After the bare-knuckle political fights of the 2004 election followed by a drawn-out battle over the intelligence reform bill, members of Congress may resolve to try to be more bipartisan in 2005, or they may find themselves fighting many of the same battles.
Republican leaders on Capitol Hill are hoping the 109th Congress will bring the best possible deals on the pressing issues of Social Security (search), taxes, lawsuit liability reform and judicial nominations — even the energy bill that wasn't passed in the last session.
“We want to look back at what we didn’t get finished last year and much of that were things that the House was able to get accomplished but the Senate didn’t. I don’t want to dump on the Senate — but we can build on that and work as quickly as possible,” said Rep. Deborah Pryce (search) of Ohio, chairwoman of the House Republican Conference.
House Republicans are not asking for much, Pryce told FOXNews.com. A lot of the GOP wish list mirrors the goals desired by the White House.
For example, despite some competing visions and a few dissenters in the GOP, the majority of House Republicans appear on board to modify the current Social Security system to give people better retirement opportunities, including personal savings accounts. President Bush declared as much at his economic conference two weeks ago.
Some Republican leaders appear to be more comfortable with talking points than wish lists. House Speaker Dennis Hastert (search) of Illinois doesn't have a list per se, but his spokesman suggested that a recent speech delivered by the speaker summed up his hopes and goals for the next legislative session.
“From Social Security reform to legal reform to finishing up stuff we didn’t finish last time — like the energy bill and the highway bill,” said spokesman John Feehery. “He expects it to be a very active Congress.”
On the flip side, a spokesman for Senate Republican Conference Chairman Rick Santorum (search) of Pennsylvania said Santorum has a narrow wish list for 2005.
“The senator has said on more than one occasion that he would not only like to see Social Security be the top issue next year but to pass Social Security in a bipartisan way,” said spokesman Robert Traynham.

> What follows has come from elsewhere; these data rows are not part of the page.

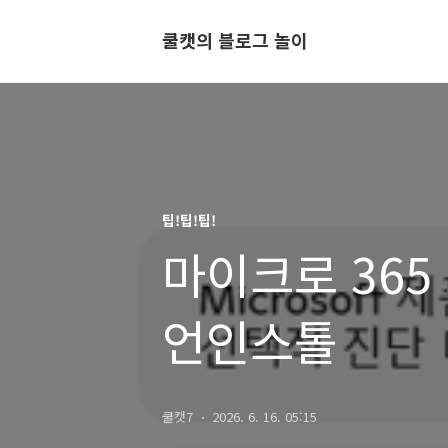
쿨캣의 블로그 놀이
팁!팁!팁!
마이크로 365 
언인스톨
쿨캣7
2026. 6. 16. 05:15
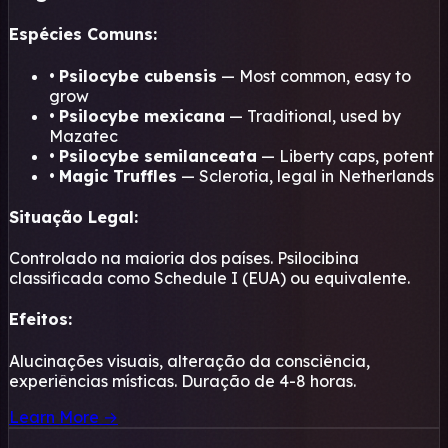
Espécies Comuns:
•
Psilocybe cubensis
— Most common, easy to
grow
•
Psilocybe mexicana
— Traditional, used by
Mazatec
•
Psilocybe semilanceata
— Liberty caps, potent
•
Magic Truffles
— Sclerotia, legal in Netherlands
Situação Legal:
Controlado na maioria dos países. Psilocibina
classificada como Schedule I (EUA) ou equivalente.
Efeitos:
Alucinações visuais, alteração da consciência,
experiências místicas. Duração de 4-8 horas.
Learn More →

Democrats also have their hopes for legislative accomplishments in the 109th Congress, but some Democratic leaders say that much of their energies this coming year will be directed toward ensuring that they don’t get railroaded by the majority into passing important legislation they don't like.
“My wishes for the next year are for the American people to remain safe, for success in the War on Terror (search) and for Congress to finally work in a bipartisan manner to tackle the Republican deficits and reform the tax code so that it is more simple and fair to the middle class,” said Rep. Steny Hoyer of Maryland, the House minority whip.
While Democrats also recognize the need to address the coming Social Security crisis, several say they consider the Republican-sponsored proposal for personal savings accounts (search) an unacceptable "privatization" scheme.
“Clearly, strengthening the Social Security system, guaranteeing the benefit and preserving the public trust America has had for people who are paying into the system … is a priority," said Dan Maffei, spokesman for Rep. Charles Rangel, D-N.Y., the ranking member on the House Ways and Means Committee.
Tax reform is also on the table, Maffei said. Rolling back some of the president’s tax cuts for the upper-income bracket to pay for increased spending and a ballooning national deficit is a top priority.
Maffei said going into debt while funding existing budget priorities — like homeland security and fully equipping military needs in Iraq — ought to be considered when talk of tax cuts re-emerges next year.
“Rolling back any tax cuts isn’t a goal, but it would be a way to fund things that are goals and Democrats wouldn’t be afraid of that,” said Maffei.
Not all holiday wishes are for domestic achievements either, Maffei said. Putting pressure on Sudan (search) to end its genocide is a priority for Rangel, and influencing Republicans to put words into action will be the challenge in 2005.
"It’s something where he has gotten a lot of moral support from Republicans, and clearly there is a desire, but the question is can they make it a priority with their leadership?” Maffei said.
Hopes Include Making It Happen
While hopes for the new year are filled with promise, feelings among Democrats and Republicans may be a little too raw right now for any warm and fuzzy talk about a renewed bipartisanship anytime soon.
“There will be at least an attempt at bipartisanship in the near future,” Santorum's spokesman Traynham said. However, “the senator thinks the Democrats realize this country is comfortable with a Republican president and Republican ideals.”
Pryce said that Democrats have largely pursued a “purely obstructionist strategy,” and the more conservative Democrats, particularly moderates from so-called “red states” have “seen the writing on the wall.”
“I think we are hearing some talk that they need to look inside themselves and decide whether what they’re doing is right or wrong,” she said.
“That’s illustrating where their attitude really is,” countered Maffei. “I think our members would be satisfied with basic fairness — allowing alternative bills, allowing minority views to be expressed, not leaving votes for bills for the middle of the night. I have a whole list of abuses of power.”
Feehery was blunt and not altogether assuring on the prospects for future bipartisanship.
"It takes two to tango," Feehery said. "The speaker is certainly hoping there will be increased bipartisanship in the next Congress. Let's put it that way."